Sam Houston

Sam Houston
PHOTO: Library of Congress


Sam Houston was a big, strong man, but some of his biographies say that he was afraid of the dark. He also became governor of two American states even though he seemed to prefer Native American culture over white culture.

The room in which Sam Houston once taught school

Houston was born in 1793 and grew up in Maryville. When he was a teenager, he ran away from home to live with the Cherokee Indians on Hiwassee Island, located in Meigs County. He stayed there for about three years and was given the name “The Raven” by a Cherokee chief. Young Sam later came back to white society and, for a while, taught at a one-room schoolhouse (which is still standing in Blount County.)

Horseshoe Bend National Military Park

Sam Houston volunteered to fight during the War of 1812. In the Battle of Horseshoe Bend in 1814, he became a hero when he fought on despite an arrow wound in his thigh.

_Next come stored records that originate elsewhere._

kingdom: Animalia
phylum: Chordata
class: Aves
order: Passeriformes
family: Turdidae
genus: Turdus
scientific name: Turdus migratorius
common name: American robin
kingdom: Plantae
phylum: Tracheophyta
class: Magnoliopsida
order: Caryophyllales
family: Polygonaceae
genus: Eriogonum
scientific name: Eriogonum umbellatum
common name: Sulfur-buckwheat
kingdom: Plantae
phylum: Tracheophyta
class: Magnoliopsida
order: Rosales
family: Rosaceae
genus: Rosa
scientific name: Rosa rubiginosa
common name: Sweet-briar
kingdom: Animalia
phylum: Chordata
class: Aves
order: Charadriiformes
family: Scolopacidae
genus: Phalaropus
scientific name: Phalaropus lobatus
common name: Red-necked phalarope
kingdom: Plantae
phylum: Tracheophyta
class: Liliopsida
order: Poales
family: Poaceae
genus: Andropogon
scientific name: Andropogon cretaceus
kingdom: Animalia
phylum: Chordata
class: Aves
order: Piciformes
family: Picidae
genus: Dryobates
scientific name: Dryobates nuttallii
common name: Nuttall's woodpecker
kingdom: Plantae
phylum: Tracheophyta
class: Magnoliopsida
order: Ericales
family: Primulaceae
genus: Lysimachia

Houston later moved to Lebanon, became a lawyer, and was elected to Congress. With Andrew Jackson’s backing, he became governor of Tennessee. But then, in one of the most shocking things ever to happen in Tennessee politics, Houston resigned as governor and went back to live with the Cherokees.

Then, Houston moved to Texas to fight for the independence of that state. He later became governor of that state as well.

Many places in American are named for Sam Houston–the most important of which is Houston, Texas (the fourth largest city in the United States).

Sam Houston’s name was also the first word ever said from the surface of the moon: “Houston, Tranquility Base here,” Neil Armstrong said. “The eagle has landed.”